─── Given entries

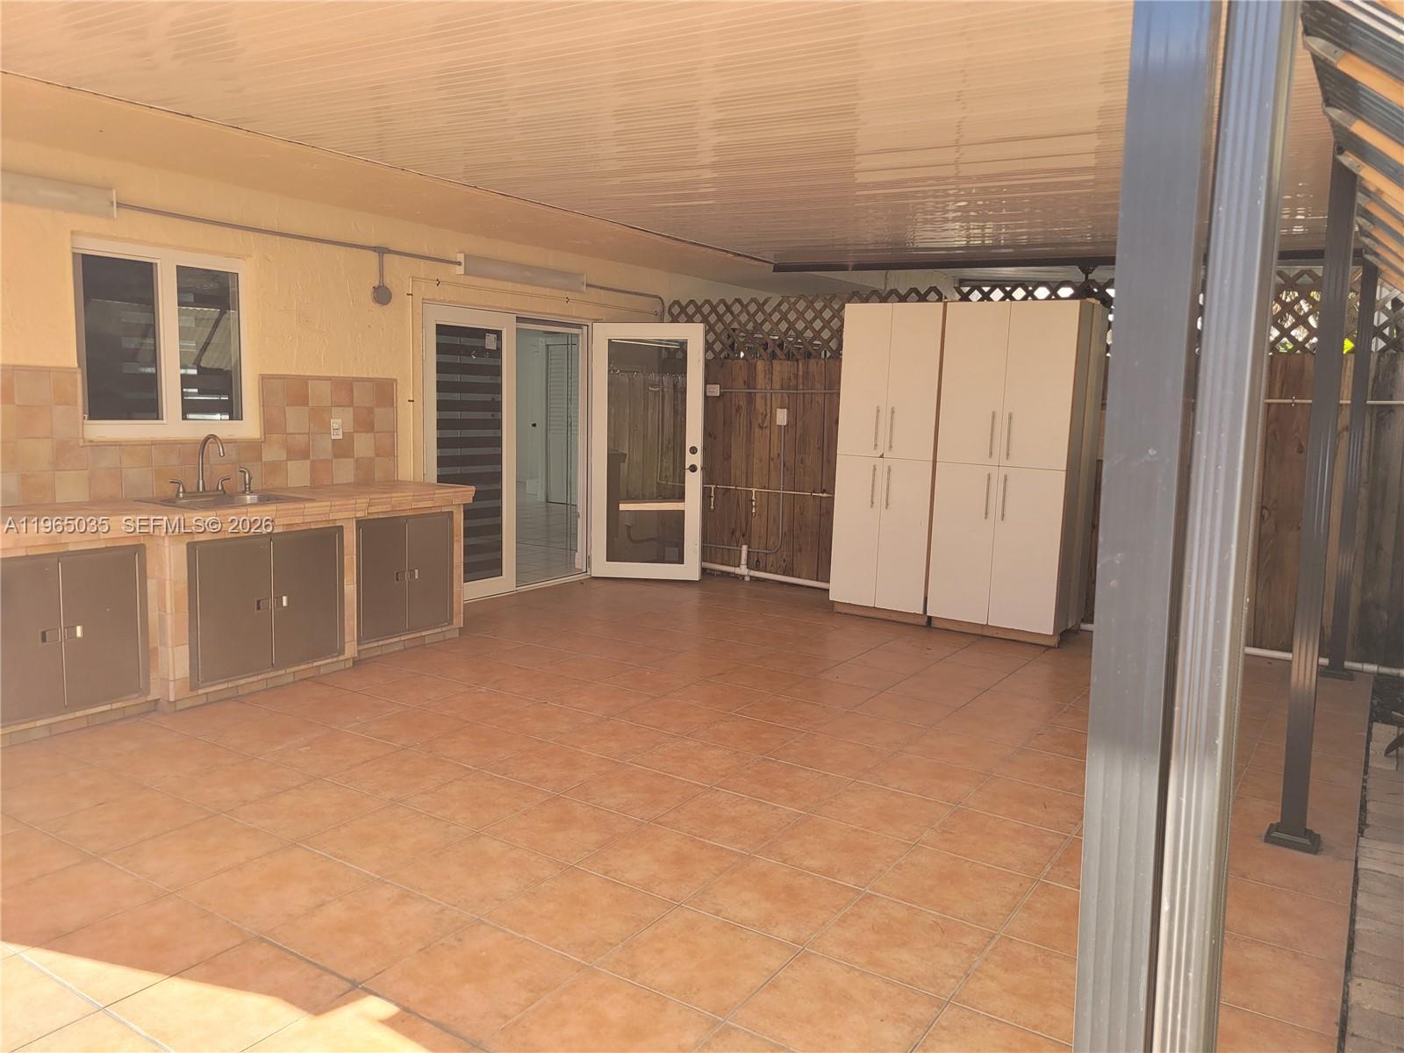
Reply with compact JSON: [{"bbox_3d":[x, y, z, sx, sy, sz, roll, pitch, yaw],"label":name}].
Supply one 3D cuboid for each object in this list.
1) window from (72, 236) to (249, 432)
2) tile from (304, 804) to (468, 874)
[{"bbox_3d":[-2.870,-0.970,5.650,0.080,0.994,0.955,7,9,32],"label":"window"},{"bbox_3d":[-1.115,1.109,3.745,0.434,0.012,0.434,7,9,33],"label":"tile"}]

──────

Exercise aim -> Please write out the lines from the start through the one containing "2) tile from (304, 804) to (468, 874)", changing "cuboid" to "box" and keeping all else the same. Leave the picture out.

Exercise output ->
Reply with compact JSON: [{"bbox_3d":[x, y, z, sx, sy, sz, roll, pitch, yaw],"label":name}].
Supply one 3D box for each object in this list.
1) window from (72, 236) to (249, 432)
2) tile from (304, 804) to (468, 874)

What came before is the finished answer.